Ed Oxenbould

  • The Exchange (2021)

    (On Cable TV, March 2022) If I go soft on The Exchange despite its limitations, keep in mind that some of the film was filmed a few tens of kilometres from here, in Nepean, south Ottawa and other areas in Eastern Ontario. Not that it’s much to boast about in a film that begins with the 1980s protagonist bemoaning having to live in the middle of nowhere, struggling badly with the Canadian winter and his lack of friends in a town that doesn’t know what to do with his pretentious intellectualism. (Wait, is this inspired by my true story?)  He thinks he’s about to make things better for himself by volunteering to host a French exchange student, but instead of getting a highly cultured Godard character, he gets an Arab-ethnic oversexed extrovert from the Parisian suburbs.

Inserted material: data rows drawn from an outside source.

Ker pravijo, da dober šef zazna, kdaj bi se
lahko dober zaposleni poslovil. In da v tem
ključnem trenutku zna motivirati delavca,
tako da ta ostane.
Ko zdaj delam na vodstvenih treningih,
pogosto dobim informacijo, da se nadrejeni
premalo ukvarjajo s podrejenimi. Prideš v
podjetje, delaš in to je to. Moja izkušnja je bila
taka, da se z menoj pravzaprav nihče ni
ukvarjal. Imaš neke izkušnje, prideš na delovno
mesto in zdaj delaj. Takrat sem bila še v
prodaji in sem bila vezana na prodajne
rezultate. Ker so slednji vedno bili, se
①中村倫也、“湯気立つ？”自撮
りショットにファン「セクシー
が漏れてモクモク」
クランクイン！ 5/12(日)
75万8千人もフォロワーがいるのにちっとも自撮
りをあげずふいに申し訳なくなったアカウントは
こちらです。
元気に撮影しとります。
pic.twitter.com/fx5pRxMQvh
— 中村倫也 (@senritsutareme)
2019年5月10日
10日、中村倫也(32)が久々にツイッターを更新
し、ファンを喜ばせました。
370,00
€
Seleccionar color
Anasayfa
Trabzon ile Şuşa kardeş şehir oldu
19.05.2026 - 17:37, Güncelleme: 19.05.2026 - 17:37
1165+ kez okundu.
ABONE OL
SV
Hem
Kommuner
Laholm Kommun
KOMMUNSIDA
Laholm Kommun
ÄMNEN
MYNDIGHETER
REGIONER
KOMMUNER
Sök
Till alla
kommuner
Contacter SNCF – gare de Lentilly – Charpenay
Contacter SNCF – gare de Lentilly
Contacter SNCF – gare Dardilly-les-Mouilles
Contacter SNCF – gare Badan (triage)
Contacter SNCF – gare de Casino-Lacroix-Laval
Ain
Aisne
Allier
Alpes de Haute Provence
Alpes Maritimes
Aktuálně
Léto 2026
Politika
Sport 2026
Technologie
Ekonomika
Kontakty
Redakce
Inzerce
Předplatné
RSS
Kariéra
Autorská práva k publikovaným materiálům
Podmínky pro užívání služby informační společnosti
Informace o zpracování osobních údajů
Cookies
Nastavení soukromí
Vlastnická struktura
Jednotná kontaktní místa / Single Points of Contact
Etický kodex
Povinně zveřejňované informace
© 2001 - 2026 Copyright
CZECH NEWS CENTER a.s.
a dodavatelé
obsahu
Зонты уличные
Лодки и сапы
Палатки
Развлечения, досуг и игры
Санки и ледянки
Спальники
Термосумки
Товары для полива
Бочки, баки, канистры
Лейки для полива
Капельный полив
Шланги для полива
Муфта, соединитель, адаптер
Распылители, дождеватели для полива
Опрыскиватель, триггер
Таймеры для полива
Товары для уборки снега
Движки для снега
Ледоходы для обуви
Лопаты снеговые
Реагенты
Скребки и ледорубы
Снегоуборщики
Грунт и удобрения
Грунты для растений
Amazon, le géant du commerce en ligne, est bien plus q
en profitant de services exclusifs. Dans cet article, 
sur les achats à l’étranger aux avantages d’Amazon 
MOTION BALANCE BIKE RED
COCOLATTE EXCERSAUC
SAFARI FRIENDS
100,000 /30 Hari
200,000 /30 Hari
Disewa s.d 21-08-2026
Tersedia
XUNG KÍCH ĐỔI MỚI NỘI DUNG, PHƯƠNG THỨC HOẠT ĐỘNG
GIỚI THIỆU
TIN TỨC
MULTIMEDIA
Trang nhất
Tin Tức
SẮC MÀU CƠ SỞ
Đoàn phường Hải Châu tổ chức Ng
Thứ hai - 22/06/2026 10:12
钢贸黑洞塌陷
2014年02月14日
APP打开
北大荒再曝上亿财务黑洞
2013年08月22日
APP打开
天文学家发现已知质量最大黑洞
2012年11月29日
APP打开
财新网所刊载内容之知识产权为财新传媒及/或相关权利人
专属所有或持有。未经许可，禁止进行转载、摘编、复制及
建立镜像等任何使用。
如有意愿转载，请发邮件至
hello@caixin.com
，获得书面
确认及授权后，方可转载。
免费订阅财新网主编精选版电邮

The clash of sensibility is what drives much of this straightforward Canadian comedy: the small-town, smart-protagonist tropes are all quite familiar, and the film’s extra helping of humiliation comedy reinforces the impression of having seen much of it elsewhere. But it still has a few quirks—Avan Jogia is quite good as the Frenchman upsetting an entire village, Jayli Wolf is very cute as the romantic interest and Ed Oxenbould gradually becomes more sympathetic as the nerdy protagonist. The limits of the film’s budget become increasingly obvious as the film approaches its larger-scale climax and the contrivances of the script do it no favours, but The Exchange still goes out on a relatively high note, making sure that no one is too disappointed by the result. Francophones will get a few more jokes that aren’t translated.